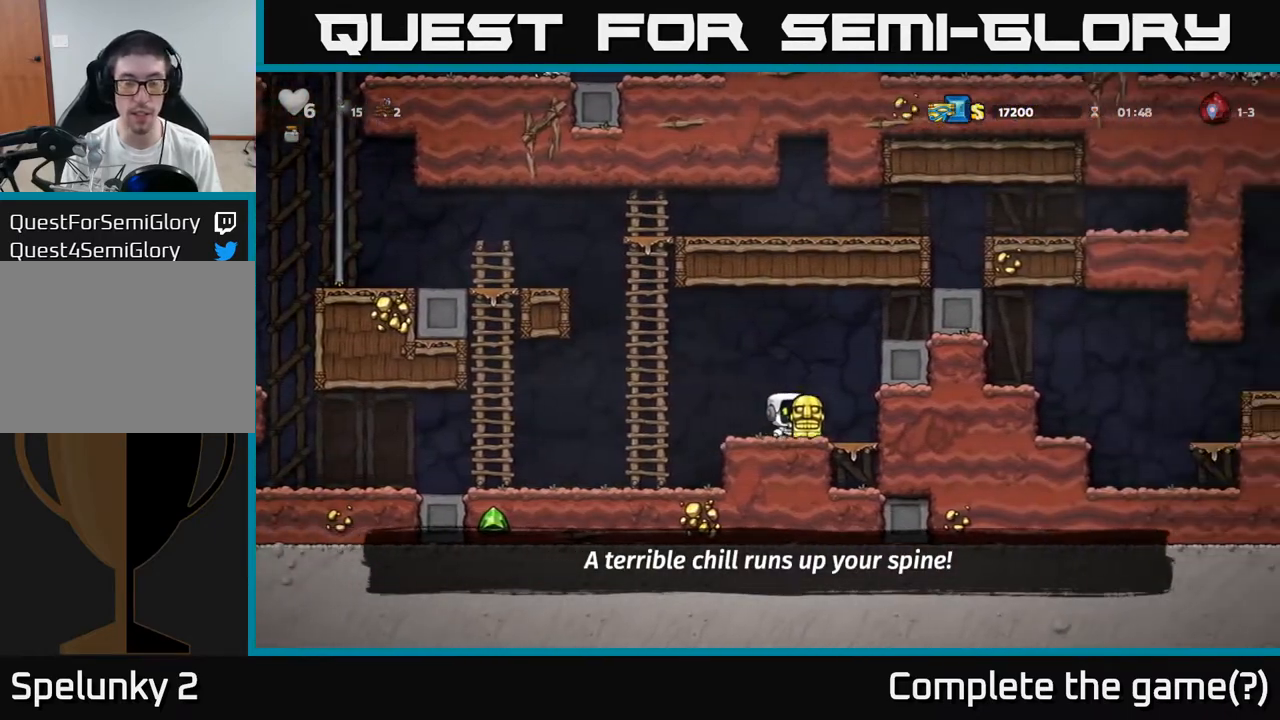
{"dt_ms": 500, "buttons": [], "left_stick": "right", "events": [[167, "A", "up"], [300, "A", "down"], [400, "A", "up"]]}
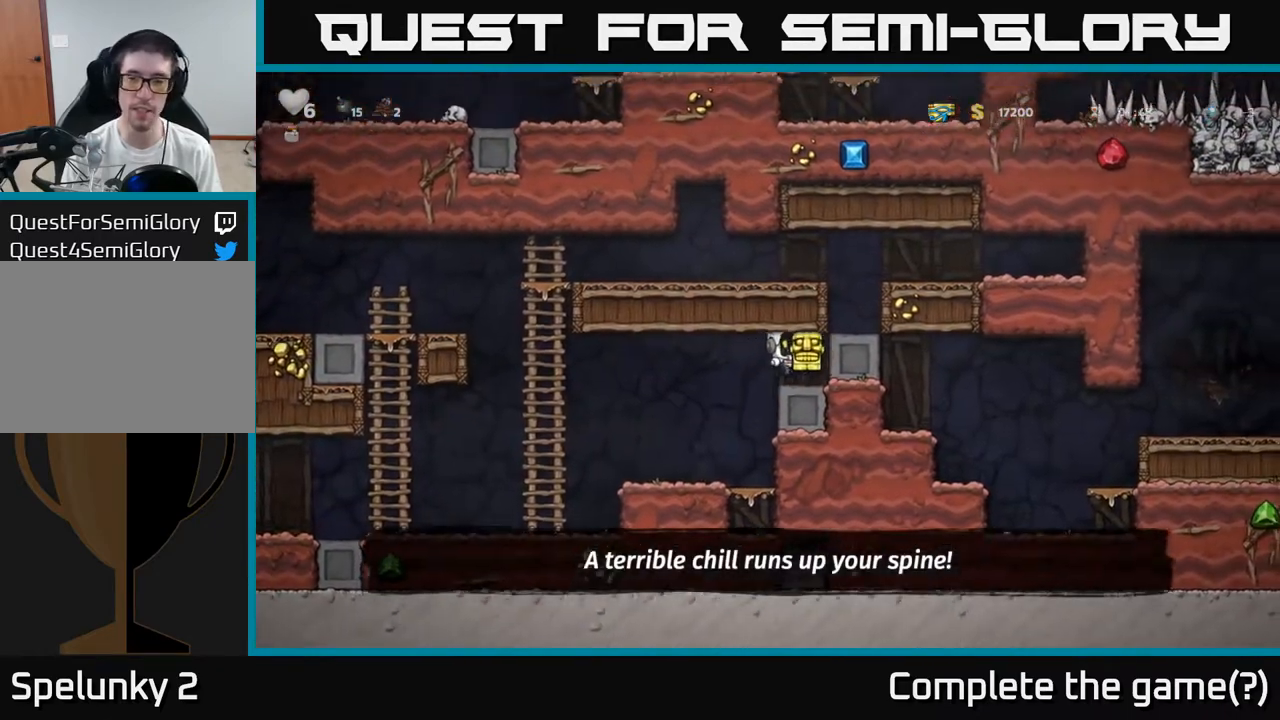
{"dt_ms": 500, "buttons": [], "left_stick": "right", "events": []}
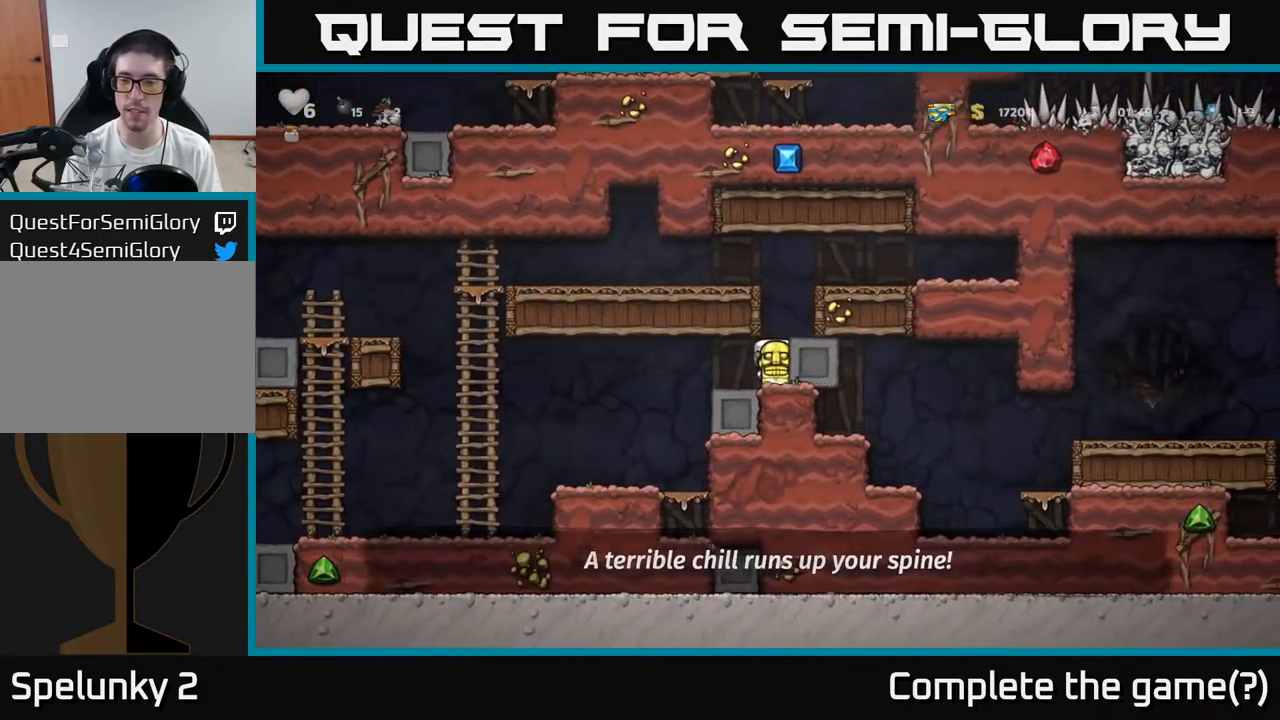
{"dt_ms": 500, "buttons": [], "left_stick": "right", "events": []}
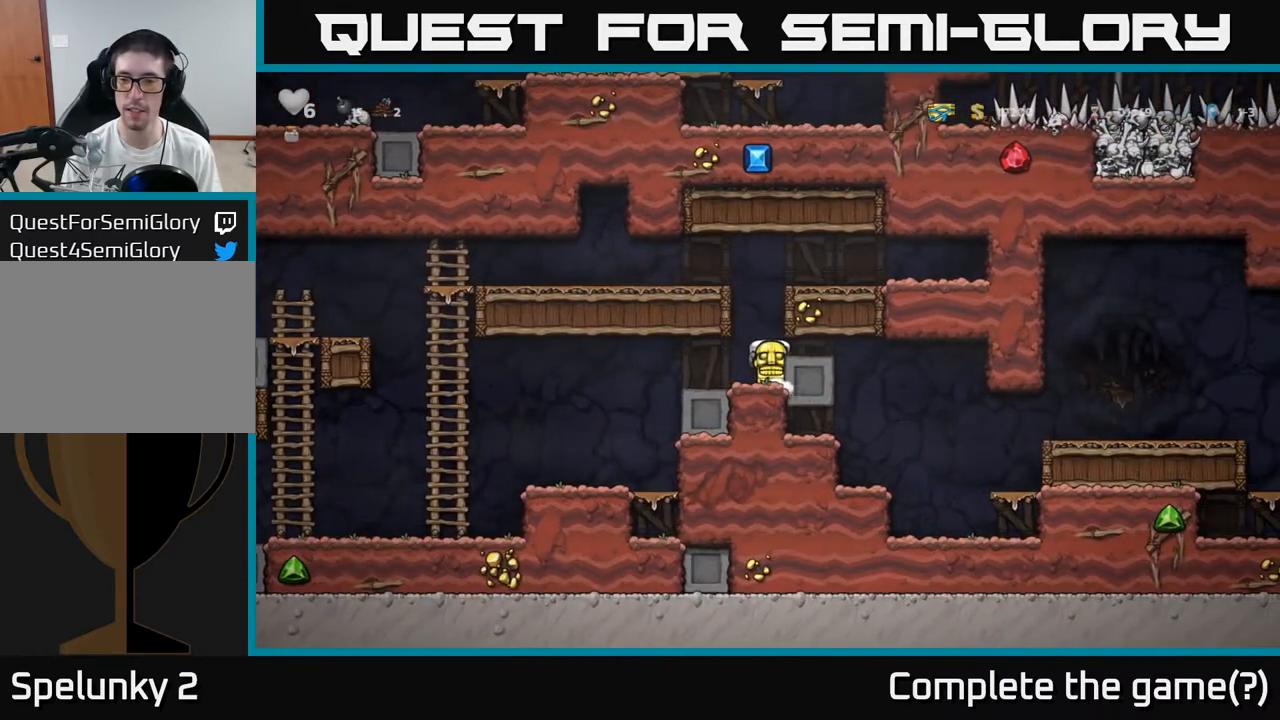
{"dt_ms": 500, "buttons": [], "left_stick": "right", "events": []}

» What to produce
From the material above, copy everything exactly but the pictures.

» Task solution
{"dt_ms": 500, "buttons": [], "left_stick": "right", "events": [[167, "A", "up"], [300, "A", "down"], [400, "A", "up"]]}
{"dt_ms": 500, "buttons": [], "left_stick": "right", "events": []}
{"dt_ms": 500, "buttons": [], "left_stick": "right", "events": []}
{"dt_ms": 500, "buttons": [], "left_stick": "right", "events": []}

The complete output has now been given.